### Exercise tasks
a. According to the forum thread on making jerky, how long does dirtsailor2003 say the meat should rest in the fridge with the cure before smoking?
b. Carry on the forum thread on making jerky with the next few posts after its final line.

### Source passage
*****
Am gratified for your help,

Norm


----------



## dirtsailor2003

Normex said:


> Today I stopped at a very good butcher and bought around 30lbs of pork tenderloin, pork loin for jerkies, pork butt, and london broil sliced up 1/4 inch along with pork loin.
> I am ready to try your recipe and I would like to ask a last detail question which is how long should it rest with your recipe in the fridge before it would be ready to smoke?
> 
> Am gratified for your help,
> 
> Norm



Minimum overnight for the cure to do its thing. I have let it go as long as 48 hours.


----------



## reeltight79

Looks easy and good! two things I like! Going to try this one this weekend.


----------



## dirtsailor2003

Reeltight79 said:


> Looks easy and good! two things I like! Going to try this one this weekend.



It really is. It's good for beef, pork and turkey jerky. 

Last couple batches I haven't added anything else to the recipe except garlic powder.


----------



## tropics

Case have you ever made this with Pork,I just picked up another 3 packs of Tenderloins.How thick would you recommend?

Richie


----------



## crankybuzzard

Here you go Richie!

http://www.smokingmeatforums.com/t/247420/thai-style-pork-loin-jerky

You'll love it!


----------



## tropics

CrankyBuzzard said:


> Here you go Richie!
> 
> http://www.smokingmeatforums.com/t/247420/thai-style-pork-loin-jerky
> 
> You'll love it!


CB Thanks I am still curious as to how thick,I haven't made Jerky in ages,so I don't want to go to thick.

Richie


----------



## dirtsailor2003

tropics said:


> CB Thanks I am still curious as to how thick,I haven't made Jerky in ages,so I don't want to go to thick.
> 
> Richie


I cut mine (with a knife) 3/16" or there about. Ends up super thin once dried out. That's the way my boys like it best. I also like to go thicker too though. I will go 1/2" occasionally. This I don't dry as much and has a softer chew.

I need to make some more. Now that I have the smokers shoveled out maybe I can!


----------



## dirtsailor2003

tropics said:


> Case have you ever made this with Pork,I just picked up another 3 packs of Tenderloins.How thick would you recommend?
> 
> Richie


Sure have it is great! For the pork I cut it 3/16" or so. All eyeball and hand cut. I have 3 hunks of loin waiting to be turned into pork thai jerky.


----------



## tropics

dirtsailor2003 said:


> tropics said:
> 
> 
> 
> 
> Case have you ever made this with Pork,I just picked up another 3 packs of Tenderloins.How thick would you recommend?
> 
> Richie
> 
> 
> 
> Sure have it is great! For the pork I cut it 3/16" or so. All eyeball and hand cut. I have 3 hunks of loin waiting to be turned into pork thai jerky.
Click to expand...

Thank You

Richie


----------



## tropics

Started a 2.75# batch today

Richie


----------



## dirtsailor2003

tropics said:


> Started a 2.75# batch today
> 
> Richie


I'll be looking for your thread.


----------



## crankybuzzard

dirtsailor2003 said:


> I'll be looking for your thread.


I'll be waiting for samples!

Richie, you're going to LOVE this stuff!
*****
### Dataset content

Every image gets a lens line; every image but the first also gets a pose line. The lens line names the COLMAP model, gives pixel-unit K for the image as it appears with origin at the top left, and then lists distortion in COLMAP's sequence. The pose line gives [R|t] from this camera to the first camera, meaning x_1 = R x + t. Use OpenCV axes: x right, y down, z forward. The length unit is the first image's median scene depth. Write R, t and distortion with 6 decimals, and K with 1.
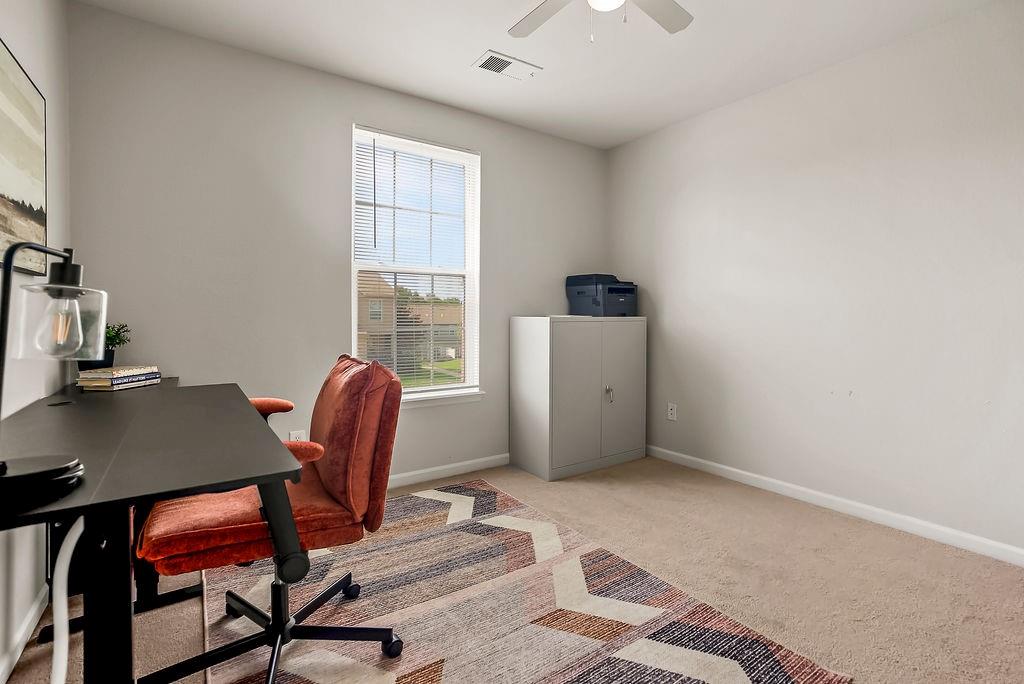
*****
### Answers below
a. At least overnight, and as long as 48 hours.

b.
----------



## kyle273

Giving this recipe a try this afternoon. Looks great


----------



## dirtsailor2003

kyle273 said:


> Giving this recipe a try this afternoon. Looks great



Hope you like it! I'll be making some later this week.


----------



## akdutchguy

Do you smoke this the entire cook?  Color looks good. I'm gonna give this a try

Jason


----------



## dirtsailor2003

AKDutchguy said:


> Do you smoke this the entire cook?  Color looks good. I'm gonna give this a try
> 
> Jason



I smoke it for as long as the tube will burn which is about 8 hours.


----------



## akdutchguy

Gonna try this for sure


----------



## smokincraig

Are you guys mainly cutting with the grain or against? Also is it the same for pork and beef the cutting direction that is? Thanks I am about to get some pork tenderloins and some beef to give this recipe a shot over the weekend. Thanks for the help


----------



## dirtsailor2003

SmokinCraig said:


> Are you guys mainly cutting with the grain or against? Also is it the same for pork and beef the cutting direction that is? Thanks I am about to get some pork tenderloins and some beef to give this recipe a shot over the weekend. Thanks for the help


I cut mine across the grain. Some prefer with. I prefer across.


----------



## dirtsailor2003

AKDutchguy said:


> Gonna try this for sure


I wouldn't! You'll never be able to keep up with it. I can only make 6 pound batches at a time and we eat that too fast!


----------



## smokincraig

Perfect thank you for the response! Gonna start cutting today and doing the brine and cure till Sunday.


----------



## dirtsailor2003

SmokinCraig said:


> Perfect thank you for the response! Gonna start cutting today and doing the brine and cure till Sunday.



Sounds good! I'll keep an eye posted for your thread! Hope you like it, we sure do!


----------



## crankybuzzard

SmokinCraig said:


> Perfect thank you for the response! Gonna start cutting today and doing the brine and cure till Sunday.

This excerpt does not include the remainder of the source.